Ellen Walshe set four Irish national records and finished fifth in a final on the first day of the World Aquatics Swimming Championships (25m) in Budapest.
This morning, the Olympic finalist from Dublin took over a second and a half off her own 200m individual medley national record as she qualified sixth for the final in a time of 2:06.50.
In the final, she was seventh after the backstroke and butterfly legs but moved up to sixth during the breaststroke, and also had a strong freestyle leg to finish fifth in 2:05.52, 2.40 faster than she had started the day.
The two-time Olympian believes the performance was a step-up, taking three-seconds off her time from last year.
"It's a massive step forward from last year and I’m delighted," said Walshe afterwards. "It's another second off this morning’s swim, which I wasn’t sure if we could find, but it was there, so absolutely delighted."
American Kate Douglass won gold in a new world-record time of 2:01.63, just over a second ahead of compatriot Alex Walsh, with Team GB's Abbie Wood claiming bronze (2:02.75)
Walshe also broke her own senior 50m butterfly record twice in making it as far as the semi-finals.
On Tuesday morning, she lowered it from 25.90 to 25.65 seconds and advanced to the semi-finals in 14th place, finishing in the same position despite an even faster swim of 25.45 seconds, which Walshe says was a confidence boost.
"I kind of just used it as a warm-up swim as well and I knew I obviously wanted to be down under 26 (seconds) again tonight," she added.
"I said if that's three records, then let’s make it four. I went into the 200 (IM) a lot more confident than I thought I would this week, because I think of the 50 (butterfly) out in front."
American Gretchen Walsh was the fastest qualifier for the final (top eight) in another new world record time of 23.94.
In the first final of the evening, Canada's Summer Mackintosh also broke the world record by 1.05 seconds in winning gold in the women's 400 metres freestyle in 3:50.25.
It was a disappointing day for Olympian Danielle Hill, who failed to progress from the heats of her main event, the women's 100m backstroke; her third-fastest time of 57.95 seconds (sixth in her heat) was only enough for 19th overall.

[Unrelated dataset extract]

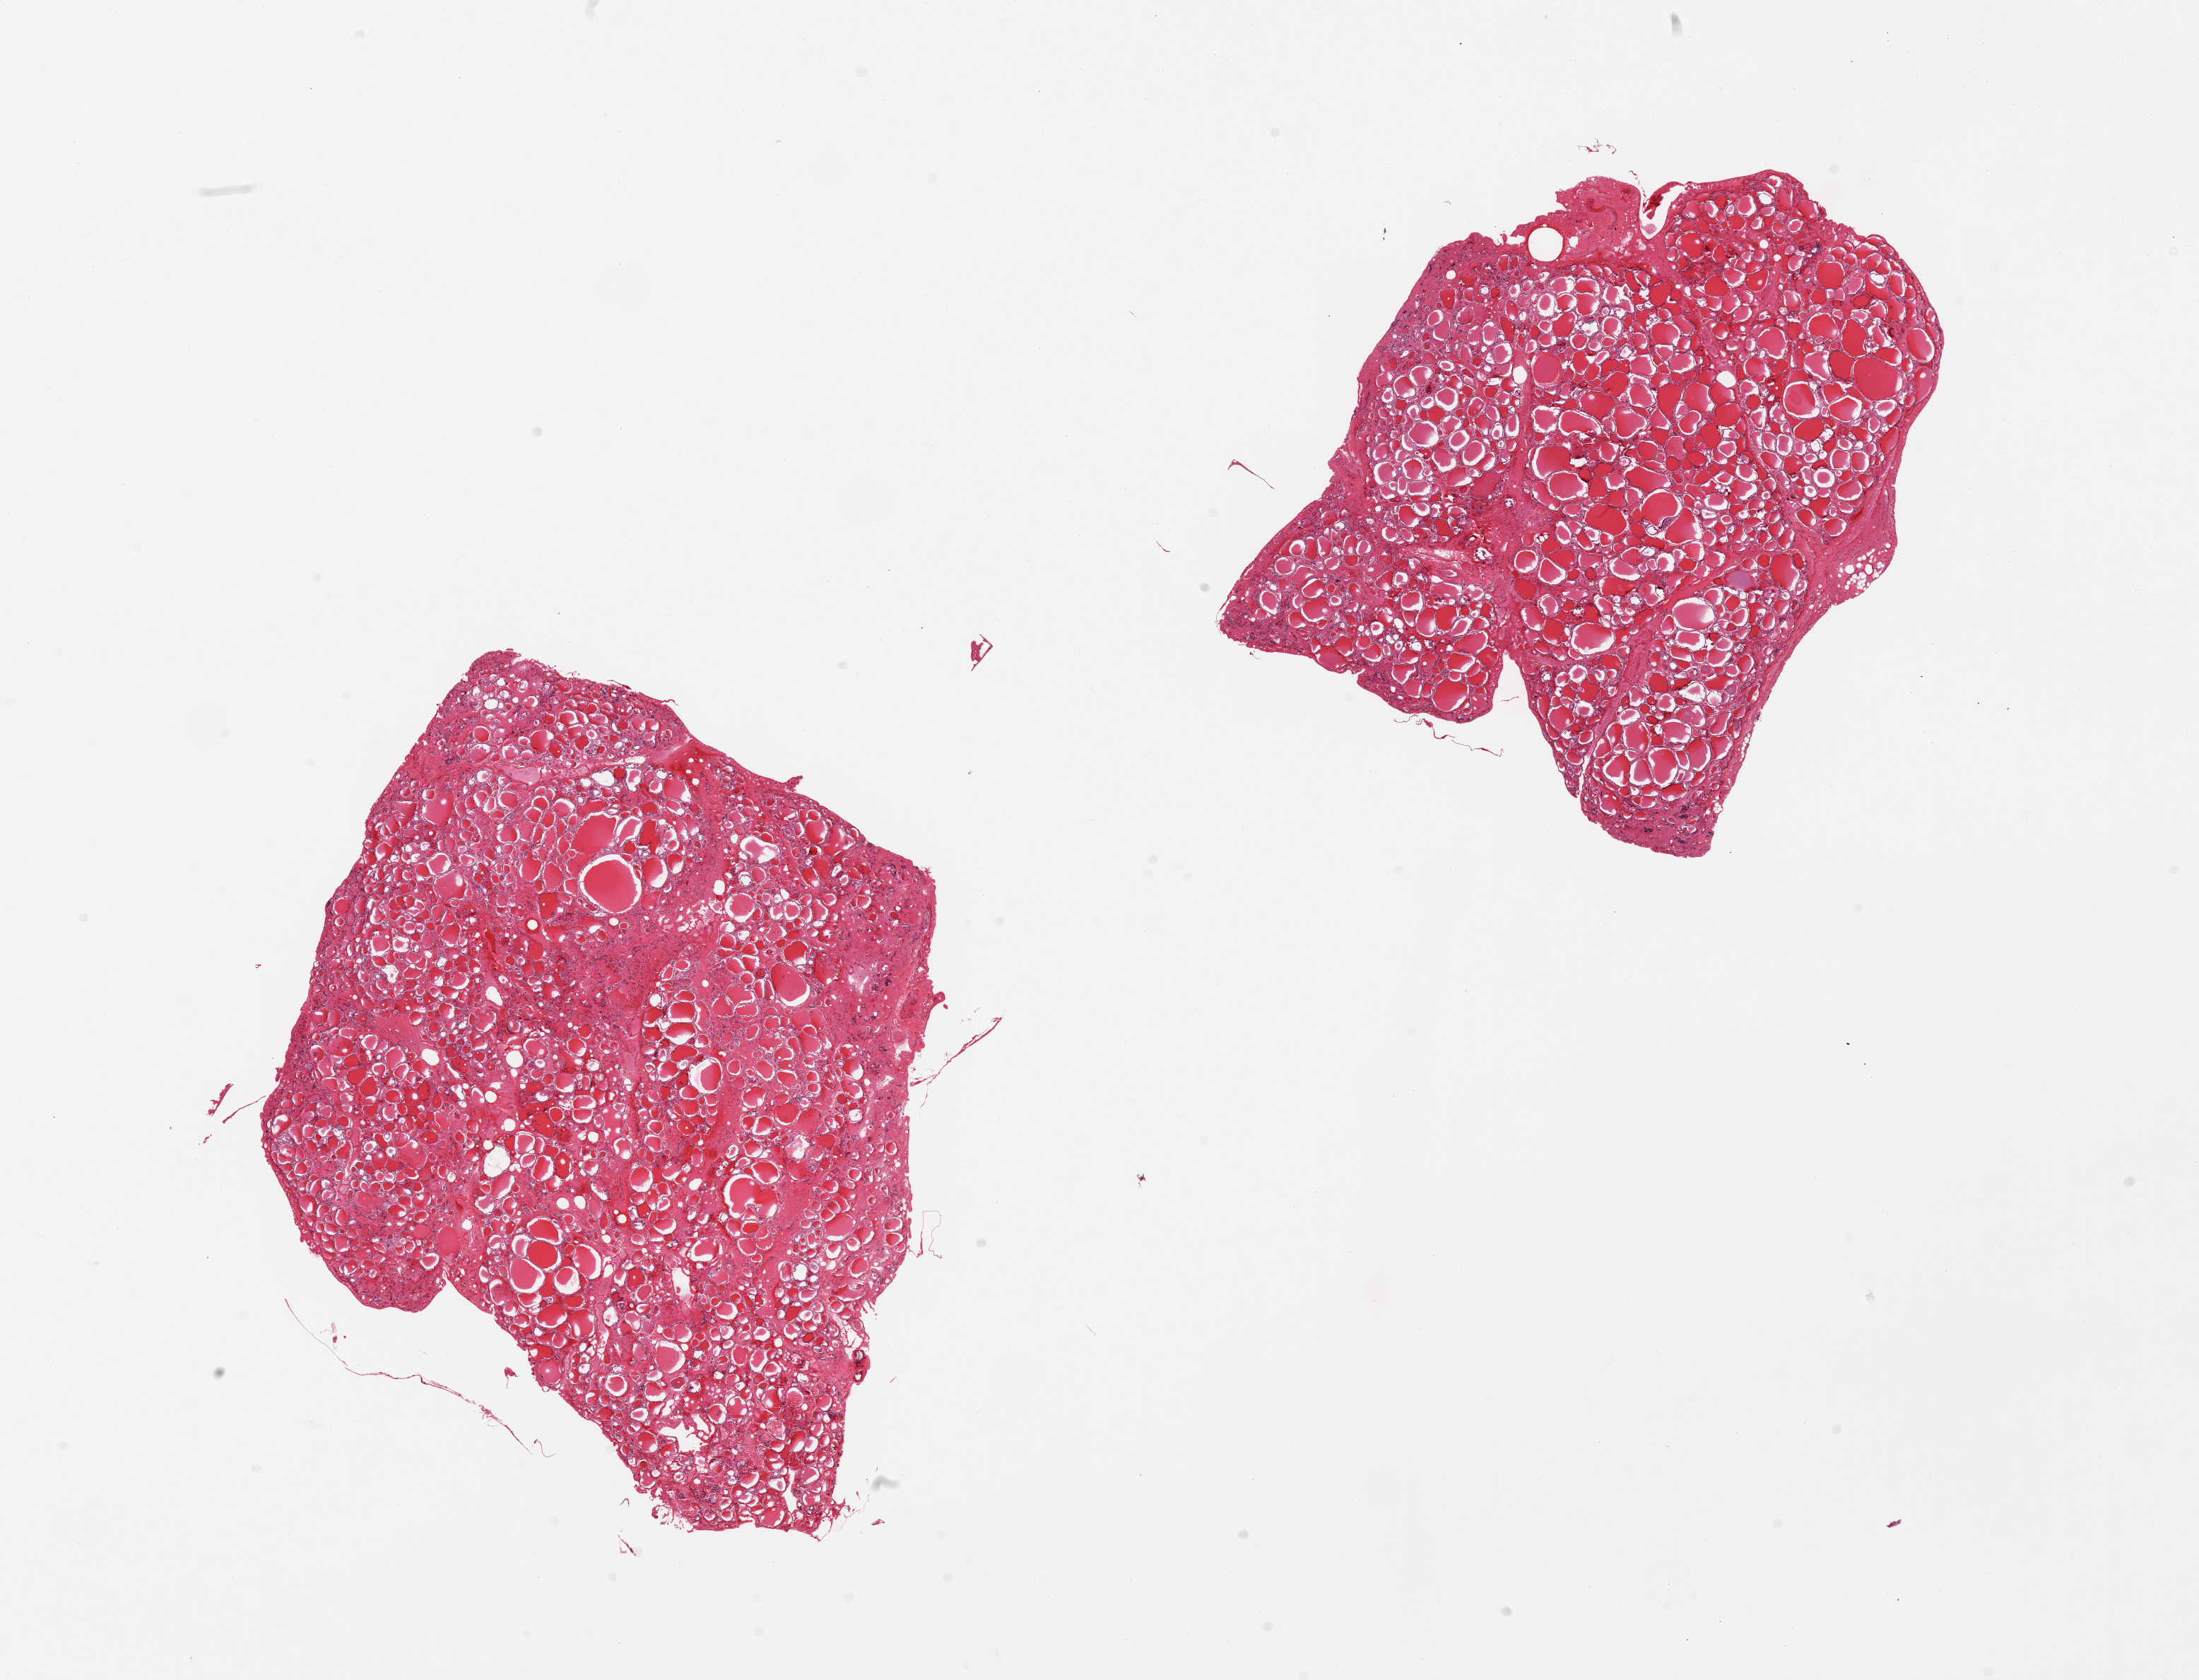
H&E whole-slide image — a low-resolution overview of the entire scanned area, about 24.6 x 18.8 mm (acquisition: 20x scan); PAXgene-fixed, paraffin-embedded tissue; target tissue: thyroid; tissue donor sample. Male donor.
• pathologist's review note for this sample: 2 pieces, moderatedly autolyzed, regressive changes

Hill was a silver medallist at the European short-course championships in June in a time over two seconds slower. The Larne swimmer returns to action on Wednesday in the 100m freestyle.
Galway's John Shortt lowered his own recent junior Irish record to 51.21 seconds but also fell outside a top-16 place in the men's 100m backstroke while Max McCusker (23.09) was 32nd in qualifying in the men's 50m butterfly.
National Centre Limerick 17-year-old Shortt returns on Sunday for his favoured event, the 200m backstroke, while McCusker will be back in action on Friday in the 100m butterfly heats.
Nathan Wiffen finished ninth in the 1500m freestyle in what was his debut appearance at a World Championships.
The twin brother of 800m Olympic champion Daniel was fourth in the 'fastest heat' - combined with two earlier heats rather than requiring a final - at the 500m mark. He had slipped to sixth by 1000m and finished in that position, coming in ninth overall in 14:32.65.
The gold was won by 19-year-old Tunisian Ahmed Jaoudi (14:60.40), who beat the time set by German Florian Wellbrock in an earlier heat by just .87 of a second. Turkey's Kuzey Tuncelli took bronze.